**RECORDS SHOWN:**
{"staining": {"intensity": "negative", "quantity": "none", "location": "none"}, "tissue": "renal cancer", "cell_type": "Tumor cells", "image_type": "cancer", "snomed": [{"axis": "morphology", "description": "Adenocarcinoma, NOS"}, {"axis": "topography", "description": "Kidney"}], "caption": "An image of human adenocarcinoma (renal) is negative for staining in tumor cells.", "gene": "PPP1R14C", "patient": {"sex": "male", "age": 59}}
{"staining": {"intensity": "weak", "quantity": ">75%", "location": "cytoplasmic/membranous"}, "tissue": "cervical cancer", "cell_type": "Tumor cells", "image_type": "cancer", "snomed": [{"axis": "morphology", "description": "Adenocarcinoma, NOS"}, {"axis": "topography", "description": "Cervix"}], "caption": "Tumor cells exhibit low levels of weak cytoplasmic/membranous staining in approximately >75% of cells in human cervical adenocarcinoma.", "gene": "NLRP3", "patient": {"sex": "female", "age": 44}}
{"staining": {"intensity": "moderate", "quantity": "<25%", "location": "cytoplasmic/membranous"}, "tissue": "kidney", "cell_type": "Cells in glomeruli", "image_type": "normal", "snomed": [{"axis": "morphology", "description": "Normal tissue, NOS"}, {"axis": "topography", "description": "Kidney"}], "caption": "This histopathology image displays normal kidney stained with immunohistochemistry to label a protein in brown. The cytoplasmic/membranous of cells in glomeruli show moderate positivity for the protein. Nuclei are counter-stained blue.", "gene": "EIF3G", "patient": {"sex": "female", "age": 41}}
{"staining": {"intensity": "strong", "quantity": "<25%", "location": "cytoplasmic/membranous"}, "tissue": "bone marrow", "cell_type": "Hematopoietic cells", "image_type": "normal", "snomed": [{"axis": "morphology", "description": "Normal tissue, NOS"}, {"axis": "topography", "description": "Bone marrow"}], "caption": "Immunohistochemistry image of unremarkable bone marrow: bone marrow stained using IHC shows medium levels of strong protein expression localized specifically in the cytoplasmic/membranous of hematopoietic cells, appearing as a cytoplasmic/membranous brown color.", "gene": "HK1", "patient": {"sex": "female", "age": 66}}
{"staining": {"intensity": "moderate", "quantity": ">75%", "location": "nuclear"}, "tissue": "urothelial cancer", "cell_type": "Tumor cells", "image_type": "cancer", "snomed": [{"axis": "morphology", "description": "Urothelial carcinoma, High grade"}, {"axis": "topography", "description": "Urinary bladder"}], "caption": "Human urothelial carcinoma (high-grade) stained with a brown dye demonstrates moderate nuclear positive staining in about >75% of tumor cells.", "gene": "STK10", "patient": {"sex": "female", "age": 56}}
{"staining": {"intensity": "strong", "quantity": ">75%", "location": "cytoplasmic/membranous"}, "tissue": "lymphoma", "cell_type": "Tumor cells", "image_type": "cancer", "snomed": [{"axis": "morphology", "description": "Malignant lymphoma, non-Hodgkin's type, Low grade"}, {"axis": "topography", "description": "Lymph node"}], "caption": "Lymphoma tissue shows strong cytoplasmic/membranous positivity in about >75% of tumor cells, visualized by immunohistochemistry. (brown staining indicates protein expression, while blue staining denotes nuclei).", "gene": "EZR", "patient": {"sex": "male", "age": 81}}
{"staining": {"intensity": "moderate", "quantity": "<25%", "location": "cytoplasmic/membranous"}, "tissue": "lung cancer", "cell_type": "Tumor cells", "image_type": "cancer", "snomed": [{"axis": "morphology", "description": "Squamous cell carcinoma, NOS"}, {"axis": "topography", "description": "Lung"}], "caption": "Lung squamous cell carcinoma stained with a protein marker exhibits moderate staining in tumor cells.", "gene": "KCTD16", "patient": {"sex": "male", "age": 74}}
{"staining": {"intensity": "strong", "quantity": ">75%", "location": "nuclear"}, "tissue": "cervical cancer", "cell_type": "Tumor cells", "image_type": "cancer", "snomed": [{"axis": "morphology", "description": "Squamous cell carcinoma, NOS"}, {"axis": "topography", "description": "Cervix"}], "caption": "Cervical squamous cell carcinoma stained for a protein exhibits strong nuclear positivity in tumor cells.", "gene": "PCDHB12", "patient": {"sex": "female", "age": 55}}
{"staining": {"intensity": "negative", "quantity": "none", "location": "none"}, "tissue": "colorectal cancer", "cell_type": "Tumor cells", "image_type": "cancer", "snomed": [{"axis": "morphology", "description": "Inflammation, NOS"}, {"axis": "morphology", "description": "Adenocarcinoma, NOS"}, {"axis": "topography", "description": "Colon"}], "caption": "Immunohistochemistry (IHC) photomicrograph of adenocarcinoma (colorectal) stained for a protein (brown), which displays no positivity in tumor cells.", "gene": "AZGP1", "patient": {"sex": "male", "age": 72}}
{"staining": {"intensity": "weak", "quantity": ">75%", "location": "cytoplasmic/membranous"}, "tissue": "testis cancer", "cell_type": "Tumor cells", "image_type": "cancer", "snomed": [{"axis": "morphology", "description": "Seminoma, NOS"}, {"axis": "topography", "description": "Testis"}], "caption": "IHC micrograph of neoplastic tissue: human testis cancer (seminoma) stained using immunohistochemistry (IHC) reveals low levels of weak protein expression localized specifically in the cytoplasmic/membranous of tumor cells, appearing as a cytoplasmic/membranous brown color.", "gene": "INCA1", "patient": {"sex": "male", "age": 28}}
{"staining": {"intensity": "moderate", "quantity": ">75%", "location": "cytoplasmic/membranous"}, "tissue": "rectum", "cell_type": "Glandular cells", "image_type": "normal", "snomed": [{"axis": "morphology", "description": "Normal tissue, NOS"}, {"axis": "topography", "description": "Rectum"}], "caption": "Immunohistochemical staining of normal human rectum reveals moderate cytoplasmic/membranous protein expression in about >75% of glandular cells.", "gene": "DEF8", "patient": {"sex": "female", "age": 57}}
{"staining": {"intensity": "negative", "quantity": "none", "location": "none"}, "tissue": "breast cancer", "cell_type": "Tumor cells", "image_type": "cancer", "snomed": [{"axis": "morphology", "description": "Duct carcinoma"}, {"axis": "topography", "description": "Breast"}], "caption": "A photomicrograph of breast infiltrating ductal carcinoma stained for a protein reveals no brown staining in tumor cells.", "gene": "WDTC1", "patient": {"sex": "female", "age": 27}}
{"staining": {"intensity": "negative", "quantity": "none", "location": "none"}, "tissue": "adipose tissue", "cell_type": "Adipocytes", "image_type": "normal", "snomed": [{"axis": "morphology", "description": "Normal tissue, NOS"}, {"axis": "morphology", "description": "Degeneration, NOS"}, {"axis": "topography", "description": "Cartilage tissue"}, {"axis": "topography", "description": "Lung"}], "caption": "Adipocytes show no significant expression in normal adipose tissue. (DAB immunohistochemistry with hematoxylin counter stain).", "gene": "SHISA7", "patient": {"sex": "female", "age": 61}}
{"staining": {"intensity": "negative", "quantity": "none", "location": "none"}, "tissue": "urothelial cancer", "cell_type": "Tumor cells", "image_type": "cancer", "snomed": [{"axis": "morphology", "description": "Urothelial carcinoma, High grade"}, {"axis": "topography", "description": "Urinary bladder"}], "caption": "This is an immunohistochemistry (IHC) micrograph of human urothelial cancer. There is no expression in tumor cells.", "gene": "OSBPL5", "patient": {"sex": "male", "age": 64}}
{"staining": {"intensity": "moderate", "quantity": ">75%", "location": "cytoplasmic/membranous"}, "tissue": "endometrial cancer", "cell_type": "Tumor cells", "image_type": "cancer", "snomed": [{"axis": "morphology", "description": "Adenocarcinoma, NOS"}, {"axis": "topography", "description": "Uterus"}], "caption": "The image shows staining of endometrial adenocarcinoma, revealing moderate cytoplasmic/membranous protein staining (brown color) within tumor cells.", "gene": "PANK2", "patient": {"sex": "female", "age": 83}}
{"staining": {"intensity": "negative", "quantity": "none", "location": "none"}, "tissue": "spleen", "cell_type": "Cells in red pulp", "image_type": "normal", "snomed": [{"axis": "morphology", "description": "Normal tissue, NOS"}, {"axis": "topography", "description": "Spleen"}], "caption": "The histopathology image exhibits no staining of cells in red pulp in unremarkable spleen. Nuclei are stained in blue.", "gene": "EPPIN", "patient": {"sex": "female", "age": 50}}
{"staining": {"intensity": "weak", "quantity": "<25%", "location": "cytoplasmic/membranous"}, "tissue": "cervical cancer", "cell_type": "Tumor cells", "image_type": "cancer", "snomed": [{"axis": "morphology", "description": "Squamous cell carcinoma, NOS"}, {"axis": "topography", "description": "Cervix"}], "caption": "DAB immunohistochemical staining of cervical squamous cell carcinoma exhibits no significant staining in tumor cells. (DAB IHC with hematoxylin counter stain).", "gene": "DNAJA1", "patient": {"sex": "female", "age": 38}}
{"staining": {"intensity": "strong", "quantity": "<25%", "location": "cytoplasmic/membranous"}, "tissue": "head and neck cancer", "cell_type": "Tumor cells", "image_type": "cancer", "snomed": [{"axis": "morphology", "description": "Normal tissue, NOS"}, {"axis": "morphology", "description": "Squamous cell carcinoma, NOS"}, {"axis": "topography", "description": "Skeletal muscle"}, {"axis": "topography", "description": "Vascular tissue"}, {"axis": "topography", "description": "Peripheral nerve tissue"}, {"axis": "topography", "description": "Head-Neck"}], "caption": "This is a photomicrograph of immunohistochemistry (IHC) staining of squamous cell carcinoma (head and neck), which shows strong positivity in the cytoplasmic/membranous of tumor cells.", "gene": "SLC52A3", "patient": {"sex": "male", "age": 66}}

**WHAT TO PRODUCE:** Wherever the word "urothelial" occurs in the data above, copy the line it sits in.

**RESULT OF THIS TASK:**
{"staining": {"intensity": "moderate", "quantity": ">75%", "location": "nuclear"}, "tissue": "urothelial cancer", "cell_type": "Tumor cells", "image_type": "cancer", "snomed": [{"axis": "morphology", "description": "Urothelial carcinoma, High grade"}, {"axis": "topography", "description": "Urinary bladder"}], "caption": "Human urothelial carcinoma (high-grade) stained with a brown dye demonstrates moderate nuclear positive staining in about >75% of tumor cells.", "gene": "STK10", "patient": {"sex": "female", "age": 56}}
{"staining": {"intensity": "negative", "quantity": "none", "location": "none"}, "tissue": "urothelial cancer", "cell_type": "Tumor cells", "image_type": "cancer", "snomed": [{"axis": "morphology", "description": "Urothelial carcinoma, High grade"}, {"axis": "topography", "description": "Urinary bladder"}], "caption": "This is an immunohistochemistry (IHC) micrograph of human urothelial cancer. There is no expression in tumor cells.", "gene": "OSBPL5", "patient": {"sex": "male", "age": 64}}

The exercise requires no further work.